The U.S. recovery efforts on the island had been slow.
“It is very frustrating to see the actions of the American forces, who above anything are logistical experts. They are able to deploy hundreds of thousands of people, resources, and supplies to war zones in days,” Falto Aizpurua explains. “The response was inadequate because it does not recognize the magnitude of the effects of the storm in the island. Once the effects were visible, the federal government did not seem to care and only prioritized their efforts in zones that were not severely affected. ”
He’s not the only one who feels frustrated by the government’s lackluster effort. Thousands marched on Capitol Hill on Nov. 19 to remind lawmakers that Puerto Rico and its some 3.4 million residents are still a priority. The Unity March for Puerto Rico included “Hamilton” creator Lin-Manuel Miranda, a Puerto Rican American. He reminded the island that they “are not forgotten,” and that “we can keep raising money, but it’s not gonna do any good if the government doesn’t help us.”
Meanwhile, the island’s governor, Ricardo Rossello said that 80% of the island will have power by the end of this month and 95% by the middle of December, other figures aren’t backing it. The U.S. Army Corps of Engineers puts that number at 75% – at the end of January.
However, in that time residents are stuck finding their own ways of bringing electricity to their homes, and it’s not cheap. According to a report from Bloomberg, “Generators are selling at a premium, and plugs that once sold for $16 now cost about $60.” Not to mention that prices for basic food items and water have skyrocketed. Even the capital San Juan puts up with blackouts on a regularly, despite having more accessibility to power.
This sense of abandonment from the Trump administration is real.
Many have noticed that recovery efforts post-Maria seemed to be less prioritized than those of Harvey and Irma. For some, it’s a slap in the face reminder of Puerto Rico’s inconvenient colonial-esque status as a U.S. territory. Meanwhile, the rest of the diaspora is wondering if their status as a territory needs to be re-evaluated after feeling forgotten by the country.

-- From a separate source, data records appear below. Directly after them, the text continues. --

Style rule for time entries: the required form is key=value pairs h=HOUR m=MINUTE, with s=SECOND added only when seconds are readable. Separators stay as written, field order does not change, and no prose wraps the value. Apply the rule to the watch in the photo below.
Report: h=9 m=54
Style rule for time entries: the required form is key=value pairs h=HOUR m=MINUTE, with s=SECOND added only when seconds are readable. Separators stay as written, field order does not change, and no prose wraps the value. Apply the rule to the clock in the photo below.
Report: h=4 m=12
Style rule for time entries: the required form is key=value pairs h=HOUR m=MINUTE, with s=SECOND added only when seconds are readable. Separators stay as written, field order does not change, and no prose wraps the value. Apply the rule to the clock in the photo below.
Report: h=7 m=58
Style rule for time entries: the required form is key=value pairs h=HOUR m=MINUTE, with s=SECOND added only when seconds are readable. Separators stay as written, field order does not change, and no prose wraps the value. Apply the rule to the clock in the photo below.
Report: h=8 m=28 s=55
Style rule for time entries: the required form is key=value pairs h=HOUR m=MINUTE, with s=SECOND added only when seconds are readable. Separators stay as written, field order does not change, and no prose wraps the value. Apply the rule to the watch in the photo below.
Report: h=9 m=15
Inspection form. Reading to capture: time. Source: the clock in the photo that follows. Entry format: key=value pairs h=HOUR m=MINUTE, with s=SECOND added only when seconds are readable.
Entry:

This sense of abandonment from the Trump administration is real. “There is definitely a racial tinge to this. The colonial matter is seen in the way government reacts, but the racial issue is much more prevalent because it pushes political ideas to become actions,” Falto Aizpurua said. “An island full of Hispanics, with a political status unknown to most Americans, will not get the attention, the support and the aid from the general population, especially the Republican party with its negative record of dealing with minorities.”
There’s another long-term political implication of the U.S. response to Maria: the 2020 presidential election. After the hurricane some thousands of Puerto Ricans took advantage of their American citizenship and left to move to the mainland, mainly going to the red state of Florida. This could potentially swing the traditionally Republican battleground to Democrat. And if conditions don’t improve, some “30 percent of the island’s 3.4 million residents” will leave Puerto Rico according to San Juan mayor, Carmen Yulín Cruz.

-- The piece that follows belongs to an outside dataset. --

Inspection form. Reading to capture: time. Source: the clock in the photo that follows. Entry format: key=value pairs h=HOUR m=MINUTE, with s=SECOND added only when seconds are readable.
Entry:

As for what the Puerto Rican community should do know, Pedro says it’s the time for reflection, discussion and debate. “This is an excellent moment for the Puerto Rican people and its political class to reorganize and develop new priorities for how the island deals with its own economy, infrastructure, and the relationship it holds with the US.,” he said. “It is an opportunity for the diaspora in the mainland to become more involved in the political process and vote, using this as a reference point to understand how politicians react to our tragedies.” However, he reiterates that this awareness is critical not solely for the Puerto Rican diaspora, but also for “the general population of the US, to be aware of our existence, and to understand that we are also Americans with the same wishes and aspirations.”